A lot of ball has been played at that field. The Pacific Coastal League triple-A Edmonton Trappers occupied the park in 1995 when it opened and were later sold in 2004. Next came the Edmonton Cracker Cats of the independent Northern and Golden Leagues, who became the Capitals of the Golden and North American League.

And now the collegiate level Prospects of the Western Major Baseball League. The triple-A team began play in Edmonton in 1981. Before that the Edmonton Eskimos were in the class-A Western International League (1953-54), the class-B Western International (1922), class-B Western Canada League (1920-21), class-D Western Canada (1914), the Edmonton Gray Birds were in the Western Canada League (1912-13), the Eskimos in the class-D Western Canada League (1909-11) and the first-ever team, the Edmonton Grays in the class-D Western Canada League (1907). 

That’s 43 pro teams the city has fielded for you scoring along at home, behind only Toronto (121 teams of different sorts of classifications), Montreal (96), Vancouver (83), Winnipeg (66), Hamilton (47) and Calgary (46).  

You can feel Cassidy’s passion, as he says “any negative talk will only come out of the mouths of fools. We are baseball people through and through.”

As for where they see themselves in the coming years, well, Cassidy has high expectations. He says that as an organization they look up to teams like the Okotoks Dawgs, saying teams like the four-time WMBL champions have brought so much needed attention to the WMBL.

The Dawgs led the league in attendance again in the 2016 Season with 76,571, an average of 3,329 people per game.

“Our goal is to catch and surpass them, we want to continue to build this movement into an unstoppable force,” said Cassidy.

The Prospects saw 38,266 fans in the 2016 season.
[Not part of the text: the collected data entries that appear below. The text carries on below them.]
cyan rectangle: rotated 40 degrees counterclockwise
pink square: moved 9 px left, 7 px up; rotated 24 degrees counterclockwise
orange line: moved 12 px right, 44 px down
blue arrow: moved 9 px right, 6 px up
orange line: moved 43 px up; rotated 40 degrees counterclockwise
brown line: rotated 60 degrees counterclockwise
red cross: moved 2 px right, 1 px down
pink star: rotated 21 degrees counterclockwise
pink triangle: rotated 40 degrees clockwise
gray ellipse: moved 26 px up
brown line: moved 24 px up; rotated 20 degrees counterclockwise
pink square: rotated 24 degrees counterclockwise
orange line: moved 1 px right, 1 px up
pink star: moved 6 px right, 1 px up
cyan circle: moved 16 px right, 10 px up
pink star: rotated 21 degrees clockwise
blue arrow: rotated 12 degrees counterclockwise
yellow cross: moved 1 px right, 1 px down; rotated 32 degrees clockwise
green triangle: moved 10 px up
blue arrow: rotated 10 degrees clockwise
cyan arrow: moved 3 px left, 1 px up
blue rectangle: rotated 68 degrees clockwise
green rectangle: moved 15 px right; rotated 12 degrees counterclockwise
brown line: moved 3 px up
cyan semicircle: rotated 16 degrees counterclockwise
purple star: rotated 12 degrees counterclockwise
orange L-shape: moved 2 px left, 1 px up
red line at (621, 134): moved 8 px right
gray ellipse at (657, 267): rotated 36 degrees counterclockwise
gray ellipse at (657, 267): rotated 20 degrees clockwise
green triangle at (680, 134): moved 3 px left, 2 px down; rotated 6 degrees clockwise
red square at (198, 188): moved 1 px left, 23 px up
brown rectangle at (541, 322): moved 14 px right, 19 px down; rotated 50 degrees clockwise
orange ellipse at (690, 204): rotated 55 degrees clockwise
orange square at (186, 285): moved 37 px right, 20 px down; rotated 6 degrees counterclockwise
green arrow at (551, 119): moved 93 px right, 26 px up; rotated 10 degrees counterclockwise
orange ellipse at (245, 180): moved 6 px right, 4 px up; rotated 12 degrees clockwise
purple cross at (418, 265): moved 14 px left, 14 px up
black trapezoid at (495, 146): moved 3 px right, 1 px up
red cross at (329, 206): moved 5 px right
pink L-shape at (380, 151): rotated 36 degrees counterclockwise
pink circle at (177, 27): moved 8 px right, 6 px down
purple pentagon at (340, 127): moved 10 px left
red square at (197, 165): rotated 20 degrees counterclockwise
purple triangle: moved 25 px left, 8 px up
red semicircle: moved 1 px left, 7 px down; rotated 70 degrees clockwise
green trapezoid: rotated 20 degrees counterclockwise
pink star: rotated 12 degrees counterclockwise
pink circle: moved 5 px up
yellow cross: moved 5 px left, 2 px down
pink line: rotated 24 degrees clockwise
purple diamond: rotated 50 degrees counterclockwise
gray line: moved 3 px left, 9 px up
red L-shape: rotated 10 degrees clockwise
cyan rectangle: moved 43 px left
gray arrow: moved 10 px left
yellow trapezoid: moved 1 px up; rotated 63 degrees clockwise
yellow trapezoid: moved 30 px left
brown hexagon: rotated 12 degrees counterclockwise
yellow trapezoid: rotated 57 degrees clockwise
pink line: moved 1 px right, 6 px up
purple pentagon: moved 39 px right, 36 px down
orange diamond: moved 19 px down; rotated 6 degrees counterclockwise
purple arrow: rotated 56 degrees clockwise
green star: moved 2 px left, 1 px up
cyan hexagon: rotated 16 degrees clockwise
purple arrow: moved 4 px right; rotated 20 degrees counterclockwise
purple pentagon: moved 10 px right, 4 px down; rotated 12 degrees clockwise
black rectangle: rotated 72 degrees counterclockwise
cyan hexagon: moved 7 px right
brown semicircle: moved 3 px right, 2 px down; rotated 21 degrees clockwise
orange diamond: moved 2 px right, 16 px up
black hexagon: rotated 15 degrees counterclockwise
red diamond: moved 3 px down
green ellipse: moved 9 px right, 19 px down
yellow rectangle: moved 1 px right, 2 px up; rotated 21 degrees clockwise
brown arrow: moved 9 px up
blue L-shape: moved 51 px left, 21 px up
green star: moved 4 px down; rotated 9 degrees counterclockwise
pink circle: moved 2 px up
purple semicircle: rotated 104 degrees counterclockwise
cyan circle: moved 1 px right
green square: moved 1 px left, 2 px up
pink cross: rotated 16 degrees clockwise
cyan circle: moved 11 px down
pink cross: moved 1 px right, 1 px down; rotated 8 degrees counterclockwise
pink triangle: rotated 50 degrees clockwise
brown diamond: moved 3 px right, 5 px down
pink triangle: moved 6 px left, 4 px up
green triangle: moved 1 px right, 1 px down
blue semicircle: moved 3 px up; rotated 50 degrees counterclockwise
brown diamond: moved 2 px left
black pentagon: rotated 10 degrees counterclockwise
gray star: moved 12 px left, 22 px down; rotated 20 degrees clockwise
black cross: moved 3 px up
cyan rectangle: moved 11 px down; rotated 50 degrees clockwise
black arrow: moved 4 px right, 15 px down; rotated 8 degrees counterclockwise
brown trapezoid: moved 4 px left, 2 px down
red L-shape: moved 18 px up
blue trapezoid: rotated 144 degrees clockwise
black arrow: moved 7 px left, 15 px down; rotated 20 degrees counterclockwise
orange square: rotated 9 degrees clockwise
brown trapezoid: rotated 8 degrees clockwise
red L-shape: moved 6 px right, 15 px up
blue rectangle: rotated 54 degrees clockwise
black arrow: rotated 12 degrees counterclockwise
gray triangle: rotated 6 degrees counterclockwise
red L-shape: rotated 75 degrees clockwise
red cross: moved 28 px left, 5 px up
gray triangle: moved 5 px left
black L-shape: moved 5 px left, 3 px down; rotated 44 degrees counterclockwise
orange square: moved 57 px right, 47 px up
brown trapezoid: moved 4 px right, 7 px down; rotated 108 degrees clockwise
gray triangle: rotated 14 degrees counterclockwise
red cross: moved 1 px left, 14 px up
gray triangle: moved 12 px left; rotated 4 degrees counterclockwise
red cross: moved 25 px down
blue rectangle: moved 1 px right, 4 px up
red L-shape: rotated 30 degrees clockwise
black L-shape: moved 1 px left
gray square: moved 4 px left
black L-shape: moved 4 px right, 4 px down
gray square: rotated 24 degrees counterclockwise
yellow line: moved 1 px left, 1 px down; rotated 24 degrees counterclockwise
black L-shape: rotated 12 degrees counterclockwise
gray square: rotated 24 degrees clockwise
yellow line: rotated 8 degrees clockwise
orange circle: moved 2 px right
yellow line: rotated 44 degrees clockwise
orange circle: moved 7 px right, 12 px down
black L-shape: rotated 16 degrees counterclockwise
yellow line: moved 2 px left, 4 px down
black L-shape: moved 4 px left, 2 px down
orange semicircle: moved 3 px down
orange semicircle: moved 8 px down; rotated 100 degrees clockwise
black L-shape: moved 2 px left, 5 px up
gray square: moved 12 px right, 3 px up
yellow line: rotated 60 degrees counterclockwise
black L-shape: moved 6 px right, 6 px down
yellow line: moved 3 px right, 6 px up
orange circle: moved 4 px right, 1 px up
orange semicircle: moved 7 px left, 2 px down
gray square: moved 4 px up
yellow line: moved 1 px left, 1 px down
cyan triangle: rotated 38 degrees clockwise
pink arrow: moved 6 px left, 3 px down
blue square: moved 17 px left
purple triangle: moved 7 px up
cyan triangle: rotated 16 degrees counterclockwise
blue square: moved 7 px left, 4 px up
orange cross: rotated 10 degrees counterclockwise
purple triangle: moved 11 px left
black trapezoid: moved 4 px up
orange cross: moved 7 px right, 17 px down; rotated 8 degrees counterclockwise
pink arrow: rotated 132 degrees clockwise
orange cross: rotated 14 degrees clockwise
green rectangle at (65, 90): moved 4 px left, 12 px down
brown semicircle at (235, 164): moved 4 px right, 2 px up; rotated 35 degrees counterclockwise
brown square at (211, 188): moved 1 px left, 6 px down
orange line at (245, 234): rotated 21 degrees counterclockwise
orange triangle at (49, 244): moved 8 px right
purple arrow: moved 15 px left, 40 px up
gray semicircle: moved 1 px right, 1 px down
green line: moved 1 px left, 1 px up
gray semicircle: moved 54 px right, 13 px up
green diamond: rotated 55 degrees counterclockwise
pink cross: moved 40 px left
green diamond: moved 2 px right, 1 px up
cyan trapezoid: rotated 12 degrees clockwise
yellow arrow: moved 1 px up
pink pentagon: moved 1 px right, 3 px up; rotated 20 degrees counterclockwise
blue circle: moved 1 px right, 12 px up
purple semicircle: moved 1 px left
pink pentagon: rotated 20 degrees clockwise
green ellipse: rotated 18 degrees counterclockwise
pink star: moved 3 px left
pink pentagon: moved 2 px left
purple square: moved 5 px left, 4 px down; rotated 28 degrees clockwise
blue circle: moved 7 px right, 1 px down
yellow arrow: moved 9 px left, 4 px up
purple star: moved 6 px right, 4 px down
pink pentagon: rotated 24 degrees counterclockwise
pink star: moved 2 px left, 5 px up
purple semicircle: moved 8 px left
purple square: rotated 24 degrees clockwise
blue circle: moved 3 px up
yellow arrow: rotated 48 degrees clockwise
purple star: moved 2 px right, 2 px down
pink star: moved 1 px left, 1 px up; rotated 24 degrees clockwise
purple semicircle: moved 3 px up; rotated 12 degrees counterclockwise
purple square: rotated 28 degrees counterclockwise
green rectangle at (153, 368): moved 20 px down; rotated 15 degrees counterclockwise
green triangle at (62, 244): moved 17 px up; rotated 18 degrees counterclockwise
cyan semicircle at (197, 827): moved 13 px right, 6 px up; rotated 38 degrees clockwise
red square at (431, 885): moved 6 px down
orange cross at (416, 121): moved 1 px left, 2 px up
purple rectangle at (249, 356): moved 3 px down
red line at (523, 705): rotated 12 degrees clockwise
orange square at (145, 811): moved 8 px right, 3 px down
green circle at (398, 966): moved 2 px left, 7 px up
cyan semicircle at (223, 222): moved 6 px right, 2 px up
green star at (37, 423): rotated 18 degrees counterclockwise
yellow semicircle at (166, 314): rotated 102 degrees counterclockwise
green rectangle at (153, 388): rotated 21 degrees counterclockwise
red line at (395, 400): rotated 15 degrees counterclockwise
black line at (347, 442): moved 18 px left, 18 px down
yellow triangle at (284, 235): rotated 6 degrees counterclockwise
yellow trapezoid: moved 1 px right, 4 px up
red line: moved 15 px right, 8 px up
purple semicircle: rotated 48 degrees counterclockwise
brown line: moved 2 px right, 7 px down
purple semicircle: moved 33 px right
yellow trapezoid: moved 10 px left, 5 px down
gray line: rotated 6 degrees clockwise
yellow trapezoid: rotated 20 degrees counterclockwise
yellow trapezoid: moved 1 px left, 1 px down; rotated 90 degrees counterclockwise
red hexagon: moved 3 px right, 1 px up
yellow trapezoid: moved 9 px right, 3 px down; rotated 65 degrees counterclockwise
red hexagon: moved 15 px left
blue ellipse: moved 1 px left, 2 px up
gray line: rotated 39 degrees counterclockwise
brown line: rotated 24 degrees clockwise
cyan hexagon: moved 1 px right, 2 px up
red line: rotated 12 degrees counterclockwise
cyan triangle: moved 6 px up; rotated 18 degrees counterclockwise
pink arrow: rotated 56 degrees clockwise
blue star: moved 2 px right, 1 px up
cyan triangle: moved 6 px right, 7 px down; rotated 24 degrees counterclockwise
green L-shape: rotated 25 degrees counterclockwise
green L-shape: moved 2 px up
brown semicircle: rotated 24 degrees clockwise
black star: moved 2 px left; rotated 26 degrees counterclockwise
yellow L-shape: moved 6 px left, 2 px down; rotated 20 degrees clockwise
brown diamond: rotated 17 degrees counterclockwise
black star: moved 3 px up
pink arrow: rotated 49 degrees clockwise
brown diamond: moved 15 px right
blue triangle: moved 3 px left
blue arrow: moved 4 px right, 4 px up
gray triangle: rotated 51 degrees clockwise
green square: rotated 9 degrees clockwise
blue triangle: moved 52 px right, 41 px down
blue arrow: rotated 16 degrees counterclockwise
An average of 1,820 per game.  They have some work to do, although they are up to the challenge.

Edmonton Eskimos running back Calvin McCarty, Prospects volunteer Shawn Green and Rick Bronson MC at the first Fund raising Gala for the Edmonton WMBL team. 

Edmonton Eskimos running back Calvin McCarty, Prospects volunteer Shawn Green and Rick Bronson MC at the first Fund raising Gala for the Edmonton WMBL team. 

Throughout the evening attendees were invited to bid on silent auction items ranging from Edmonton Oilers and Edmonton Eskimos memorabilia to Toronto Blue Jays and Calgary Flames items.

Guest speaker Gregg Zaun even threw in his four season tickets to a regular season game with on field BP and a live viewing of the Sporstnet broadcast.  It fetched $3,600 towards the cause. Zaun entertained guests, which included a couple members of the Edmonton Eskimos football team, with a slew of anecdotes from his career.

Al Coates, left,  moderated a Hot Stove panel with Orv Franchuk and Jays broadcaster Gregg Zaun.

Al Coates, left,  moderated a Hot Stove panel with Orv Franchuk and Jays broadcaster Gregg Zaun.

Zaun also hosted a Hot Stove style panel with Orv Franchuk moderated by the voice of baseball in Edmonton, Al Coates. Franchuk was a scout for the Cinciannti Reds, hitting coach for the Edmonton Trappers and manager for the Vancouver Canadians to name a few stops. He was also a coach for the Canadian National Team at the 1978 World Cup, the 1981 Intercontinental Cup and the 2007 World Cup.

With its history in baseball well over 100 years old and the enthusiasm of Cassidy, Edmonton is headed in the proper direction.